** EXERCISE AIM **
Copy out each line below that has the word "mean" in it.

(Beginning of ENTRIES SHOWN)

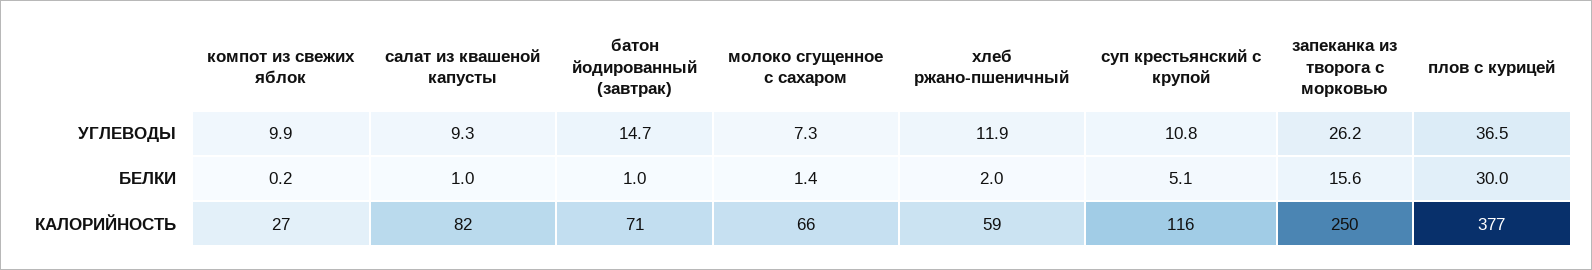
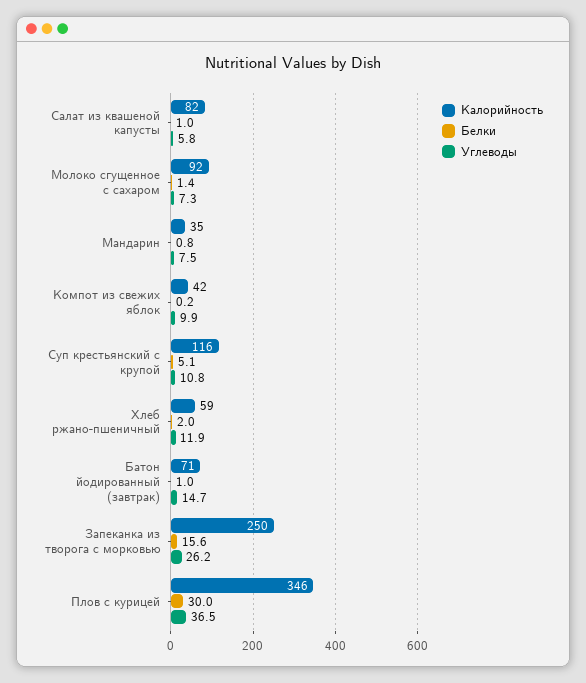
УГЛЕВОДЫ, салат из квашеной капусты: 9.3 -> 5.8
КАЛОРИЙНОСТЬ, компот из свежих яблок: 27 -> 42
КАЛОРИЙНОСТЬ, молоко сгущенное с сахаром: 66 -> 92
КАЛОРИЙНОСТЬ, плов с курицей: 377 -> 346
КАЛОРИЙНОСТЬ, Мандарин: none -> 35
БЕЛКИ, Мандарин: none -> 0.8
УГЛЕВОДЫ, Мандарин: none -> 7.5

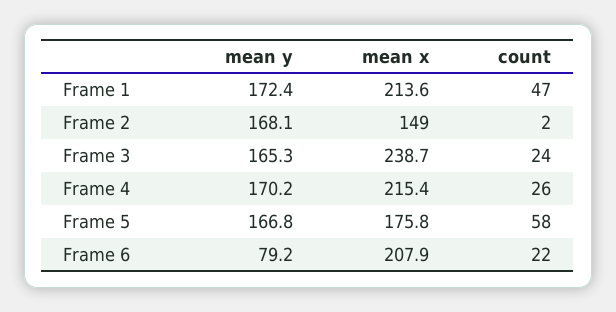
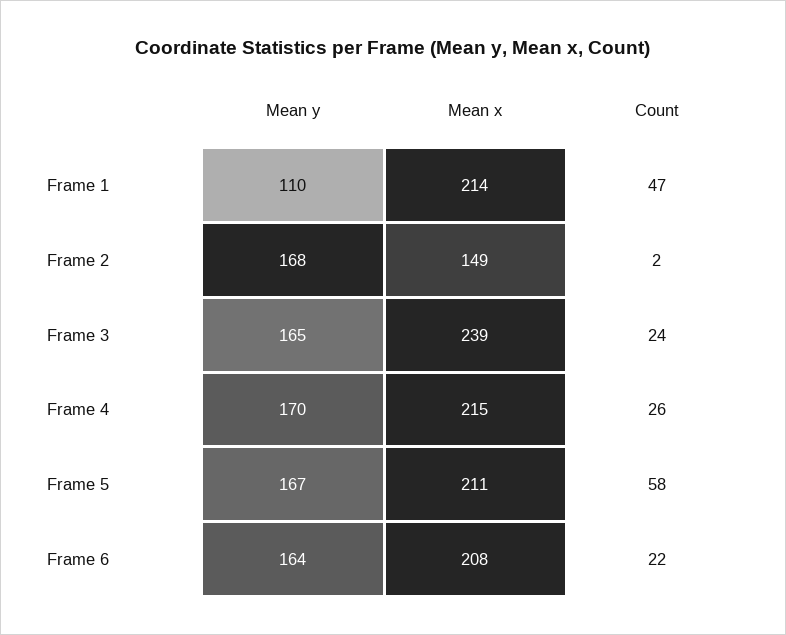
mean y, Frame 1: 172.4 -> 110
mean x, Frame 5: 175.8 -> 211
mean y, Frame 6: 79.2 -> 164

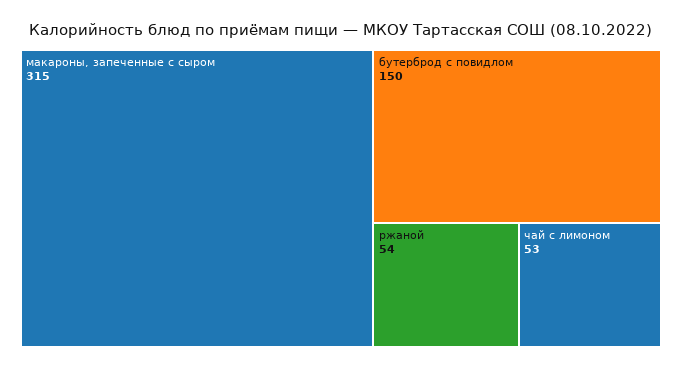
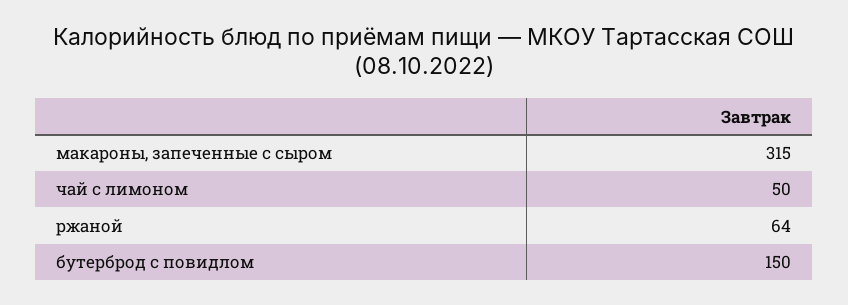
ржаной: 54 -> 64
чай с лимоном: 53 -> 50

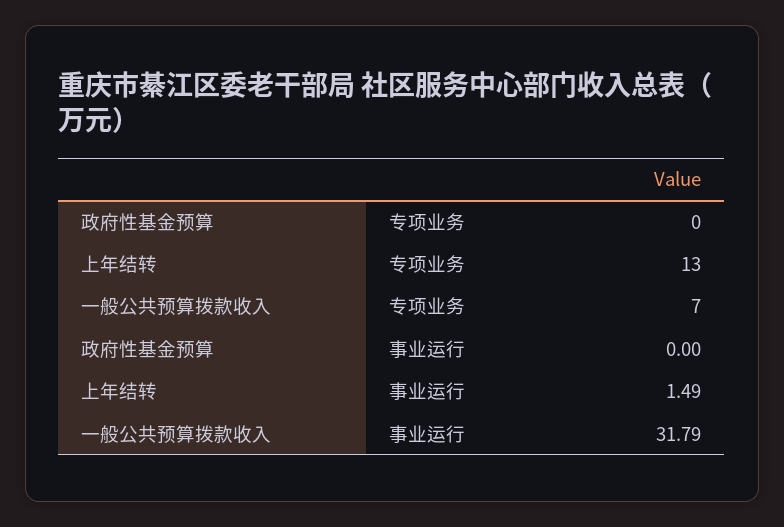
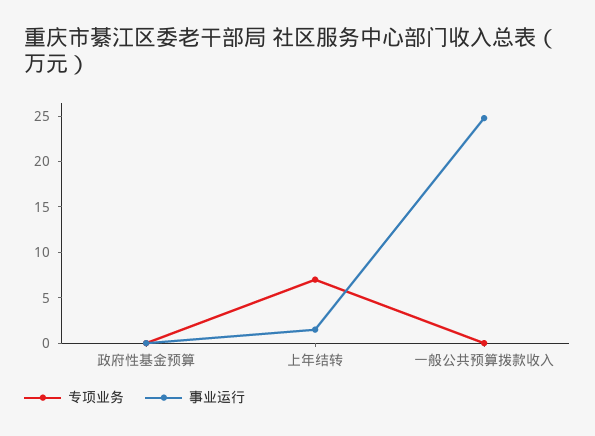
专项业务, 上年结转: 13 -> 7
专项业务, 一般公共预算拨款收入: 7 -> 0
事业运行, 一般公共预算拨款收入: 31.79 -> 25

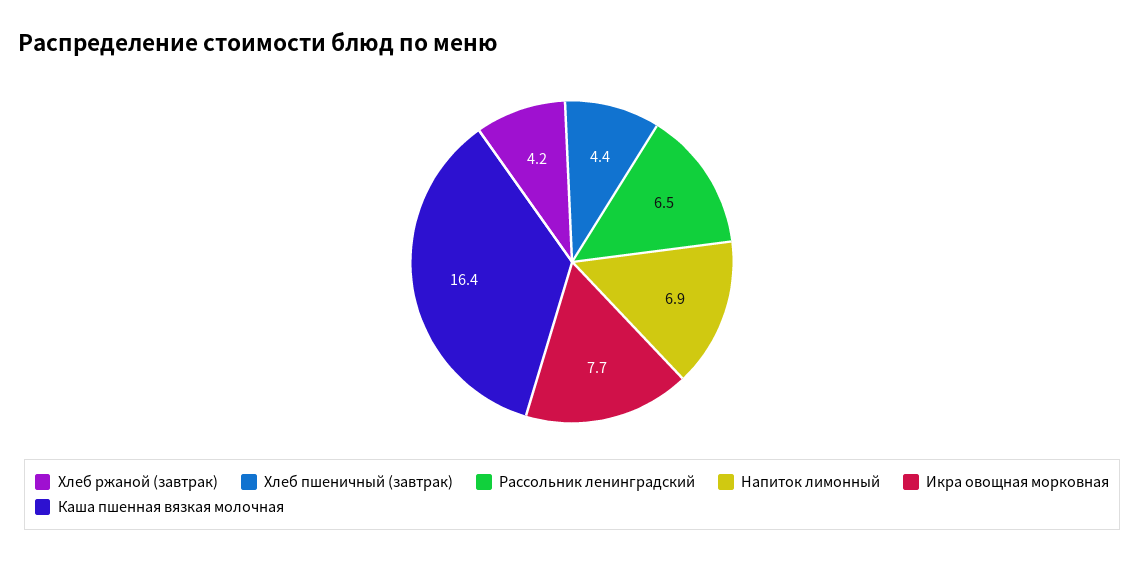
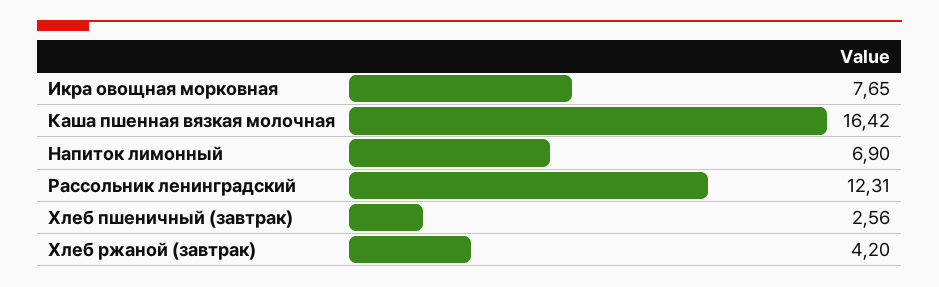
Хлеб пшеничный (завтрак): 4.4 -> 2.56
Рассольник ленинградский: 6.5 -> 12.31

(End of ENTRIES SHOWN)

** RESULT FOR THIS TASK **
mean y, Frame 1: 172.4 -> 110
mean x, Frame 5: 175.8 -> 211
mean y, Frame 6: 79.2 -> 164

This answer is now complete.